Selection:
--- Start ---
7/3/18 7/3/18

A Different Use of Time Series to Identify Seasonal Customers

I had previously written about creatively leveraging your data using segmentation to learn about a customer base. The article is here. In the article I mentioned utilizing any data that might be relevant. Trying to identify customers with seasonal usage patterns was one of the variables that I mentioned that sounded interesting. And since I'm getting ready to do another cluster analysis, I decided to tackle this question.

These are my favorite types of data science problems because they require you to think a little outside the box to design a solution. Basically, I wanted to be able to tag each customer as whether or not they exhibited a seasonal pattern, this would be a first step. Later I may further build this out to determine the beginning of each customer's "off-season." This will allow us to nurture these customer relationships better, and provide a more personalized experience.

I'm a data scientist at Constant Contact, which provide email marketing solutions to small businesses. Since it is a subscription product, customers have different usage patterns that I'm able to use for this analysis.

At first, my assumption was that a good portion of these customers might be living in an area that has four seasons. You know, the ice cream shop in New England that shuts down for the winter. After thinking about it some more, if I'm looking for seasonal usage patterns, this is also going to include people with seasonal business patterns that aren't necessarily driven by the weather. People who have accounts in the education field taking summers off are going to be picked up as seasonal. Businesses in retail who have pretty consistent usage all year, but pick up their engagement at Christmas are also exhibiting a seasonal pattern. So the people who the model would determine were seasonal were not based solely on the weather, but could also be by the type of business. (Or maybe there are people that are fortunate enough to take random long vacations for no reason in the middle of the year, I want to make sure I find those people too, if they exist).
--- End ---
Actions to take:
• 1. Answer these questions about the post on seasonal customers:
(a) At which company does the author work as a data scientist, and what does that company provide?
(b) What example of a business that closes because of the weather does the author give?
(c) What might the author later build out beyond the first step of tagging customers?
• 2. Decide whether each statement agrees with the post on seasonal customers:
(a) The author initially assumed that a good portion of seasonal customers might live in an area with four seasons.
(b) Constant Contact's product is sold as a one-time purchase.
(c) Retail businesses that pick up their engagement at Christmas are described as not seasonal.
• 3. Carry on the post on seasonal customers from the point where it ends.

Some rows
--- Start ---
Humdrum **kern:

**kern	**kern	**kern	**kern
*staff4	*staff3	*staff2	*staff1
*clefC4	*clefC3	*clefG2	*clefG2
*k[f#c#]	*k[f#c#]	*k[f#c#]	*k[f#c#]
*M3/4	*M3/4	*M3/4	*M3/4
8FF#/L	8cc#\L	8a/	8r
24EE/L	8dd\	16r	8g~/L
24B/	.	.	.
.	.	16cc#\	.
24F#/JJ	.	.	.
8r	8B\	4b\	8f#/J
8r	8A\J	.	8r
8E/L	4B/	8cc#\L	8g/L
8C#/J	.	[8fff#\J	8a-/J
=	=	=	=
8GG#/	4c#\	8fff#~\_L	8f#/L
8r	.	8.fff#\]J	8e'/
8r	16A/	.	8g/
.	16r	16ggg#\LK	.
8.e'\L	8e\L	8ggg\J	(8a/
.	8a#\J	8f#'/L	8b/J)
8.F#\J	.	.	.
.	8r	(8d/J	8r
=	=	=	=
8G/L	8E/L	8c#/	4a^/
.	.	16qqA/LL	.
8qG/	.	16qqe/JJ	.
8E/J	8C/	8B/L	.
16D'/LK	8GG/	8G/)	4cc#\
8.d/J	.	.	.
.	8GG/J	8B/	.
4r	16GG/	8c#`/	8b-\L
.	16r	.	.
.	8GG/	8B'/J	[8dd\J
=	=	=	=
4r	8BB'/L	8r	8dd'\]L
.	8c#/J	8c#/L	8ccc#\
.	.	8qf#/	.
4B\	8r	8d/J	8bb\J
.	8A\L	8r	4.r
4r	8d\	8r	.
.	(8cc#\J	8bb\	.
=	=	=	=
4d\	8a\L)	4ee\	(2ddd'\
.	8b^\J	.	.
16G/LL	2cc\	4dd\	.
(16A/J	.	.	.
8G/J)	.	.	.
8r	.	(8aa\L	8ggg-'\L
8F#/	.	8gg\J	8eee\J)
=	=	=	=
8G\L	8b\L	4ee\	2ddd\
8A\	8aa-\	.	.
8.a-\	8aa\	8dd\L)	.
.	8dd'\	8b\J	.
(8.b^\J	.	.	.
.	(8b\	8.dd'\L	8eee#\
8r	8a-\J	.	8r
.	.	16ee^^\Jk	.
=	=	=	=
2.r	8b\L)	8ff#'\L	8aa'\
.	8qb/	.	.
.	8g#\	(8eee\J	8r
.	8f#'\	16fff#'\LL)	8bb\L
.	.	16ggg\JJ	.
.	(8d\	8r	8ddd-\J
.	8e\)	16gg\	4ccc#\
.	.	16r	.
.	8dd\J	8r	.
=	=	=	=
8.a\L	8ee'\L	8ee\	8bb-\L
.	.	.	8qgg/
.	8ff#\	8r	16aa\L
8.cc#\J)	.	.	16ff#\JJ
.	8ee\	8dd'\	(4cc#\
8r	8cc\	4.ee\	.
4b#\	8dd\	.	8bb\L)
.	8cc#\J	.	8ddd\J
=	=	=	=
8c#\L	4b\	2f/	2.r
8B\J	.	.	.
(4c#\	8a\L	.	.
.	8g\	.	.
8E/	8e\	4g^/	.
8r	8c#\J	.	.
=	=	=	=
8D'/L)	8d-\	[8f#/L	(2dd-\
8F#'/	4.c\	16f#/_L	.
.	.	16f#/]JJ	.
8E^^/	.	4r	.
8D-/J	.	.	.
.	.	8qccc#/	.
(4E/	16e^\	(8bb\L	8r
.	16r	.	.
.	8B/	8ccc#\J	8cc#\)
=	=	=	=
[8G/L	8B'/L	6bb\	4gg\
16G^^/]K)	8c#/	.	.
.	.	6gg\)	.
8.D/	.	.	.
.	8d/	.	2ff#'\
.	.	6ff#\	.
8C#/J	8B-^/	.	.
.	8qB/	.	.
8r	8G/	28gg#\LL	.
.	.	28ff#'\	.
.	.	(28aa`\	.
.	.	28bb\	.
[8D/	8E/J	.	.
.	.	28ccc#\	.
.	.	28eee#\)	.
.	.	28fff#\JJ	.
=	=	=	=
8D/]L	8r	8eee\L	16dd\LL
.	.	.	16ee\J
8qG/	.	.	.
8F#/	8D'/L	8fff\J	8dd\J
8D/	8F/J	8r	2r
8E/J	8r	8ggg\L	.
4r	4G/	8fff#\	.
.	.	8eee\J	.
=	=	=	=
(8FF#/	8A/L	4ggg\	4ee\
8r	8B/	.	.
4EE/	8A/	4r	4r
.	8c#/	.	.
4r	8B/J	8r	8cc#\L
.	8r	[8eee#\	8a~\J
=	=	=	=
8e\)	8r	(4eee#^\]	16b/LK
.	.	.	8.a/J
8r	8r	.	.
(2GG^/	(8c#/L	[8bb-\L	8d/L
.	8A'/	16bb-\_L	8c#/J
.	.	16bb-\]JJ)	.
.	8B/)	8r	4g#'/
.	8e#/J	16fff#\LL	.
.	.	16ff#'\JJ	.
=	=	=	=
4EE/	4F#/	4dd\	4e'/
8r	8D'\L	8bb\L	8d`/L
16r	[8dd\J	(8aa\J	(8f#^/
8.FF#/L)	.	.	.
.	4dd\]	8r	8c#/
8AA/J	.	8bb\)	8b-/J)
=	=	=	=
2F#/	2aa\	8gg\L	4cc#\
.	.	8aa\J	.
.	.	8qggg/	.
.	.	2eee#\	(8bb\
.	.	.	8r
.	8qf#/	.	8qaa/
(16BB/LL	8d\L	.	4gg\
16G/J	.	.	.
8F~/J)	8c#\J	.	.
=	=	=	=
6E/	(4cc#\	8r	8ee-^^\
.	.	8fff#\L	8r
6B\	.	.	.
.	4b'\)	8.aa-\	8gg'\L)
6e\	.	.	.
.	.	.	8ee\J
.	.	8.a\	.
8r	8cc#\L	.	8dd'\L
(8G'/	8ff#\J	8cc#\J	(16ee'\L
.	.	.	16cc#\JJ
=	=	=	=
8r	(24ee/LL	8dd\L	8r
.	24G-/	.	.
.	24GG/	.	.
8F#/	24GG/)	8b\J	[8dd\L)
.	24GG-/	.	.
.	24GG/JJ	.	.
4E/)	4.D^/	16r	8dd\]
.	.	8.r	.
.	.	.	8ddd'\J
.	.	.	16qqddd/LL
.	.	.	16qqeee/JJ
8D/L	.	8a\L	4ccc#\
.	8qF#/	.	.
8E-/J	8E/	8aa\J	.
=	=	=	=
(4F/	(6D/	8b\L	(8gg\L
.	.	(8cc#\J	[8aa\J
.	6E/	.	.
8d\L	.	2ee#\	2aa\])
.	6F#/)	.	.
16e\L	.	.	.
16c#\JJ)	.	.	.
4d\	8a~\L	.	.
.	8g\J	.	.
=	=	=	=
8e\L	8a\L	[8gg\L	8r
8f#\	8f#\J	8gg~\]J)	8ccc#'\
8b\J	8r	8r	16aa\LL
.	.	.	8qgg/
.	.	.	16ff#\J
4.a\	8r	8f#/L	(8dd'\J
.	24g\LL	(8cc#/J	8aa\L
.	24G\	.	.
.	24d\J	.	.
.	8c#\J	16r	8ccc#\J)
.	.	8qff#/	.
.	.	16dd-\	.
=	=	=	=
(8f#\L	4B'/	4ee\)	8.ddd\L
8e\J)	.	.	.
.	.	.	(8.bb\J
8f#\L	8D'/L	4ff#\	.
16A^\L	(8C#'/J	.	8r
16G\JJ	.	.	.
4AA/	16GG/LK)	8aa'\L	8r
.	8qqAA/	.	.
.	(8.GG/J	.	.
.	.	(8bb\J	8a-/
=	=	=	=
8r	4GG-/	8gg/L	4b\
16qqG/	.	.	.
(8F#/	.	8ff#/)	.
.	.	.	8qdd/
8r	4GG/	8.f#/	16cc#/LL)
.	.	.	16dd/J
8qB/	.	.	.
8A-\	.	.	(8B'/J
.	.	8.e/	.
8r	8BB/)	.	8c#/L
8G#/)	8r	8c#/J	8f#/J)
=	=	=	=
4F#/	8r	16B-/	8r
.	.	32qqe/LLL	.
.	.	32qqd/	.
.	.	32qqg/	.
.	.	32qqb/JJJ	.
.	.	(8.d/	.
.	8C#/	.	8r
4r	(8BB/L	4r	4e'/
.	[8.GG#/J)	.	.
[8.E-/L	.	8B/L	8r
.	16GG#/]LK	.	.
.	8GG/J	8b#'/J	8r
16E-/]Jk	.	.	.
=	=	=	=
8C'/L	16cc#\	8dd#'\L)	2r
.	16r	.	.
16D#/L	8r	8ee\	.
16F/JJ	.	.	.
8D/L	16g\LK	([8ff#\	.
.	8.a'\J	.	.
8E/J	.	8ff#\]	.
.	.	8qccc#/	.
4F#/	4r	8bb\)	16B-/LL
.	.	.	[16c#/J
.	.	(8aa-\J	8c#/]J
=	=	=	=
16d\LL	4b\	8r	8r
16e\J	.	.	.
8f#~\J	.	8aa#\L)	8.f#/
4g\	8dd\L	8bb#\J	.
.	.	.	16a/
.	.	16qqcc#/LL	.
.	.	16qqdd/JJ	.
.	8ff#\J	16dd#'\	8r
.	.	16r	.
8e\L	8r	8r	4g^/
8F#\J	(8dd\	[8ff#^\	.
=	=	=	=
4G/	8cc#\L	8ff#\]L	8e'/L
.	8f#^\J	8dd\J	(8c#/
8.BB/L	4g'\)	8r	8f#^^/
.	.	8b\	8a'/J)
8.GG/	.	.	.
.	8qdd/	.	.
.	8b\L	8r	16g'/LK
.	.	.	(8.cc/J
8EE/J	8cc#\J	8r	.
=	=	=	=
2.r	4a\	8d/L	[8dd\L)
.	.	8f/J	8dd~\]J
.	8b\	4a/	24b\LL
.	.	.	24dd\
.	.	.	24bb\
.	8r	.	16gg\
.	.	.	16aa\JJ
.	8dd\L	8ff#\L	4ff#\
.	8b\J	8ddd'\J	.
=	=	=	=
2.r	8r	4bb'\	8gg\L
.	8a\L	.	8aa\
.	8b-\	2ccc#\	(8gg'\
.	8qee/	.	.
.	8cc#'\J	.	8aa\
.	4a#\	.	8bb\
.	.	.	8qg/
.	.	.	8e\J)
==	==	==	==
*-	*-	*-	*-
--- End ---
The replies:
• 1.
(a) Constant Contact, which provides email marketing solutions to small businesses.
(b) The ice cream shop in New England that shuts down for the winter.
(c) A way to determine the beginning of each customer's "off-season."

• 2.
(a) Yes: "At first, my assumption was that a good portion of these customers might be living in an area that has four seasons."
(b) No: "Since it is a subscription product, customers have different usage patterns that I'm able to use for this analysis."
(c) No: "Businesses in retail who have pretty consistent usage all year, but pick up their engagement at Christmas are also exhibiting a seasonal pattern."

• 3.
To do this analysis, I aggregated the email sending patterns of each customer with at least 2 years by customer, by month. Each customer is it's own time series. However, there were a couple complexities. One detail in particular is worth noting, customers might take a month or two (or more) off from usage. So first I had to write some code to fill in zeros for those months. I couldn't be specifying that I was looking for a yearly pattern, but only giving 8 months worth of data per year in the model, I needed those zeros. I found these missing zeros using Python, and then decided I wanted to use R for the time series/determining if a seasonal pattern was present portion. I got to use the rpy2 package in Python for the first time. Check that off the list of new packages I've wanted to try.

I fit a TBATS model for each customer in R. This is probably overkill, because TBATS was meant to deal with very complex (and potentially multiple) seasonal patterns. However, it was really simple to ask the model if it had a yearly seasonal component. Bonus, TBATS is more robust to stationarity than other methods.

Here is a picture of a customer who the model determined to be seasonal, and on the right is a customer who is obviously not seasonal, and the model agrees.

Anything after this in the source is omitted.